• _WHAT YOU ARE ASKED TO DO_: Across all the records below, count the lines that hold "middle". State only that figure.

(Data items)
★ ★ ★ ★ ★ ★ ★

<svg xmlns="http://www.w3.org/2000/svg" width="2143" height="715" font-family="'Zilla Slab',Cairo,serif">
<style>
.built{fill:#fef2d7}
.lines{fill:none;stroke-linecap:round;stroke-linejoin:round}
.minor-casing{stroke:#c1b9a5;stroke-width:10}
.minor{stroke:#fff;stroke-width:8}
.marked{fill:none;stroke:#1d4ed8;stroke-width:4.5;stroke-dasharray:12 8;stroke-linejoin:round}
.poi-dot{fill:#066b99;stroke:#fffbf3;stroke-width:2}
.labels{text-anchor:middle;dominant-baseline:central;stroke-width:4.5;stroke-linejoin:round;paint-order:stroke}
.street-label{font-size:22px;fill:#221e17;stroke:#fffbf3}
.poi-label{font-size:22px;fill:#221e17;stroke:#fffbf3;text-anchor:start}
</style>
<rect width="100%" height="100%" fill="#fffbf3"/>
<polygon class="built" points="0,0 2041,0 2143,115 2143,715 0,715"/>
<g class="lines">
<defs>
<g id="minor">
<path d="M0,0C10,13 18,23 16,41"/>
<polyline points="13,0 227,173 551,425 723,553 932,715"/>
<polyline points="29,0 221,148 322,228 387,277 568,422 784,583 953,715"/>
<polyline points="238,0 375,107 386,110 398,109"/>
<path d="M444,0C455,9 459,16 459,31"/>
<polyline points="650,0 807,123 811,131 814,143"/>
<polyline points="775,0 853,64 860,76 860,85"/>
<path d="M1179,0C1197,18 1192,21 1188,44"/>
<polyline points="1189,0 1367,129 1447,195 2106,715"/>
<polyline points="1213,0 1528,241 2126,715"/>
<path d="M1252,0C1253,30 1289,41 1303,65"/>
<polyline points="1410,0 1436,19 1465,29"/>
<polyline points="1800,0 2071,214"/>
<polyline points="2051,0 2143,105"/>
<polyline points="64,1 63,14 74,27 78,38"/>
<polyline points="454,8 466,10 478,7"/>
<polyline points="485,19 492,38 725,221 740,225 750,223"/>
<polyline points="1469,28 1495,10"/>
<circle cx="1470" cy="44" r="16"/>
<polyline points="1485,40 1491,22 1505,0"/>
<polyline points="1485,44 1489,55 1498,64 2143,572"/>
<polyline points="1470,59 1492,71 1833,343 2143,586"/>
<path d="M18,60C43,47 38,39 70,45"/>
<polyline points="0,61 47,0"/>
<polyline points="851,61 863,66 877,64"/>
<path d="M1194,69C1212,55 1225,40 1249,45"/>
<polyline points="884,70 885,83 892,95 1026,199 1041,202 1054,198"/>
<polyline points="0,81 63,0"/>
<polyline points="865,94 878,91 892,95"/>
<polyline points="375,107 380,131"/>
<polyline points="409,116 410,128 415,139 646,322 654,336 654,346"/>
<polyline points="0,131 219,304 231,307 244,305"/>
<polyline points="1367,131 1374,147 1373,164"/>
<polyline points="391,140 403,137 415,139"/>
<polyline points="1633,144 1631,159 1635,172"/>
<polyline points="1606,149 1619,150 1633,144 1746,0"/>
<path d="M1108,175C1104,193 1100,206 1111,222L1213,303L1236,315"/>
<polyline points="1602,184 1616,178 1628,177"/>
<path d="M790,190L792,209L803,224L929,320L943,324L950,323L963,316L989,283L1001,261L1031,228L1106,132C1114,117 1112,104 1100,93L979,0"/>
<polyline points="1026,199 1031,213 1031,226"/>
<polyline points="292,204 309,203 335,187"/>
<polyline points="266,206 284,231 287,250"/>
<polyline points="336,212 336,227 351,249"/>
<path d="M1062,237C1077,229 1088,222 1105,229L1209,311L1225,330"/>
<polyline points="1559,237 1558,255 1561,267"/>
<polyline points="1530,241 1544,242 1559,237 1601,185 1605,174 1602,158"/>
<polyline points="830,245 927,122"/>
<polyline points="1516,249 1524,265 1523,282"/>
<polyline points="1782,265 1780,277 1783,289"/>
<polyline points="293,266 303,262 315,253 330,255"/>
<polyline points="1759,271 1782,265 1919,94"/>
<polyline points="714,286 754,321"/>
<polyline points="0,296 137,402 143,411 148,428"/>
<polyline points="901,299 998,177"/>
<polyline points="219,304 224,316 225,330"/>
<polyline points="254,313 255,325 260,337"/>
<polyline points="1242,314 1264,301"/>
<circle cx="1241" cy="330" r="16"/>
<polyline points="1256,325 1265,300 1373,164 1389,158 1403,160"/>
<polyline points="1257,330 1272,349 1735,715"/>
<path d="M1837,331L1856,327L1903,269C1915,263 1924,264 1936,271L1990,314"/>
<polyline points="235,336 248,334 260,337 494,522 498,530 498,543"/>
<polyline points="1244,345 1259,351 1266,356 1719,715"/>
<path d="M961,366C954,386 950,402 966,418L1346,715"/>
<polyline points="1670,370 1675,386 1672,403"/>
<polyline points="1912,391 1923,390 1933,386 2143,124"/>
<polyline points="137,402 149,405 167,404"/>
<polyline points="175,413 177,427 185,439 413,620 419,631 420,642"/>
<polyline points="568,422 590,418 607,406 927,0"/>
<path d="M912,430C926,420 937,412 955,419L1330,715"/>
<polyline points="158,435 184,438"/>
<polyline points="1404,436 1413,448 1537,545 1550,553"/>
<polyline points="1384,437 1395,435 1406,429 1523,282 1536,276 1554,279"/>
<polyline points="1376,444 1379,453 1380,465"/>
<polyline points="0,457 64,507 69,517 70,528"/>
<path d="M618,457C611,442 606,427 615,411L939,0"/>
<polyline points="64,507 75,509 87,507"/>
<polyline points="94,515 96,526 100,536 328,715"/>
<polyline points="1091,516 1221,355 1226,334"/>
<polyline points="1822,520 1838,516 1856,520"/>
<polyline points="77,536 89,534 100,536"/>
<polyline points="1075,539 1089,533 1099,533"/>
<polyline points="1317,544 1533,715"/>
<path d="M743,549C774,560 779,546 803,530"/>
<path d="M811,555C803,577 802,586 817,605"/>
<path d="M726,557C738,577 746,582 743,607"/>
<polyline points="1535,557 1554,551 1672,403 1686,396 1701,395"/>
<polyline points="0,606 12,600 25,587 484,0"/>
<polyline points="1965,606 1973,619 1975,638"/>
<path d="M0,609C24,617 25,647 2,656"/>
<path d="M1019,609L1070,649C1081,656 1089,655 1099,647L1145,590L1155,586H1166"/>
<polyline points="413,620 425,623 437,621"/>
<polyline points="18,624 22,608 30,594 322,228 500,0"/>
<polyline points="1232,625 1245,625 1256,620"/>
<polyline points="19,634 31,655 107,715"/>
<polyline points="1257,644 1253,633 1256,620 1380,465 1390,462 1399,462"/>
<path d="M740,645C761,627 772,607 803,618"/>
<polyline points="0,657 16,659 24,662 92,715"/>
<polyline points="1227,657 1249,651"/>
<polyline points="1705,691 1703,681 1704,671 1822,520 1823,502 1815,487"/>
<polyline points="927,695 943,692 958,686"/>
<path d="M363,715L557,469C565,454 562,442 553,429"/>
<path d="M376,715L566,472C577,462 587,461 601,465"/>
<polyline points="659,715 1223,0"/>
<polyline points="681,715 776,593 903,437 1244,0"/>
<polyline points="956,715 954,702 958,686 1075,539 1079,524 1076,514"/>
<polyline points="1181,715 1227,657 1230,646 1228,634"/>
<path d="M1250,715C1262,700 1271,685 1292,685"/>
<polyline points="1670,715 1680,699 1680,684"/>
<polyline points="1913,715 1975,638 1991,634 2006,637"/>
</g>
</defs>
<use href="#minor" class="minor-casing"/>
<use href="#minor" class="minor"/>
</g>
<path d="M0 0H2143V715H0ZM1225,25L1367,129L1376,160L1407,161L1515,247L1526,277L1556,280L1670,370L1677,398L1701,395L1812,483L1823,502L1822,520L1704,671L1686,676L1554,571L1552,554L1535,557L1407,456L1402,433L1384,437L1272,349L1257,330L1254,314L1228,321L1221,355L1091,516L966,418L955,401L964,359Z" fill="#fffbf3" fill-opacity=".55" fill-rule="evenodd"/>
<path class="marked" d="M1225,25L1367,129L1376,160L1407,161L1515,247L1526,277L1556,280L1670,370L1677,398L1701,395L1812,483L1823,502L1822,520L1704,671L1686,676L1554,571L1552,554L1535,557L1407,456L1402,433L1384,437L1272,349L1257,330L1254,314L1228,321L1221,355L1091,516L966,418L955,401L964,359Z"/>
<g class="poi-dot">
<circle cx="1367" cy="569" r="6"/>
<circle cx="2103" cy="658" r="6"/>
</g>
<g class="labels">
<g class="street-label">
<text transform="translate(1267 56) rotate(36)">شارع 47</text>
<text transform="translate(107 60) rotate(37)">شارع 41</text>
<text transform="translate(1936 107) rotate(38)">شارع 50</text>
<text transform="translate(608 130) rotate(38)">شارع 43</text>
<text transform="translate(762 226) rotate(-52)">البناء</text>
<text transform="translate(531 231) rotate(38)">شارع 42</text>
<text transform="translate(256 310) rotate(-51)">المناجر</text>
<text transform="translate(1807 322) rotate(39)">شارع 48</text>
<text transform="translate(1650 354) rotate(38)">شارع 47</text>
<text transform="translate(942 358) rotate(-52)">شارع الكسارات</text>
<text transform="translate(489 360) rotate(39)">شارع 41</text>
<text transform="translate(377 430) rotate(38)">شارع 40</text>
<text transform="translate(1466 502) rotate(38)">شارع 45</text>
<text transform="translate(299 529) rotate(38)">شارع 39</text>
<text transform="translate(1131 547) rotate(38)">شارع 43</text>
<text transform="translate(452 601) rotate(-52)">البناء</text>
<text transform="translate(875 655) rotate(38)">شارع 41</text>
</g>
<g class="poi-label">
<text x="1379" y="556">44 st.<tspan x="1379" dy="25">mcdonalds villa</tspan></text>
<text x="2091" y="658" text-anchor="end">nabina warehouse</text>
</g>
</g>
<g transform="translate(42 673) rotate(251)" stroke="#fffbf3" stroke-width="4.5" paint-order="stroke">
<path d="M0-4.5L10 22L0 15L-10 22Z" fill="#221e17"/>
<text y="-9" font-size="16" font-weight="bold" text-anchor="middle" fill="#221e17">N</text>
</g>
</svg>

★ ★ ★ ★ ★ ★ ★

• _ANSWER SPACE_: 2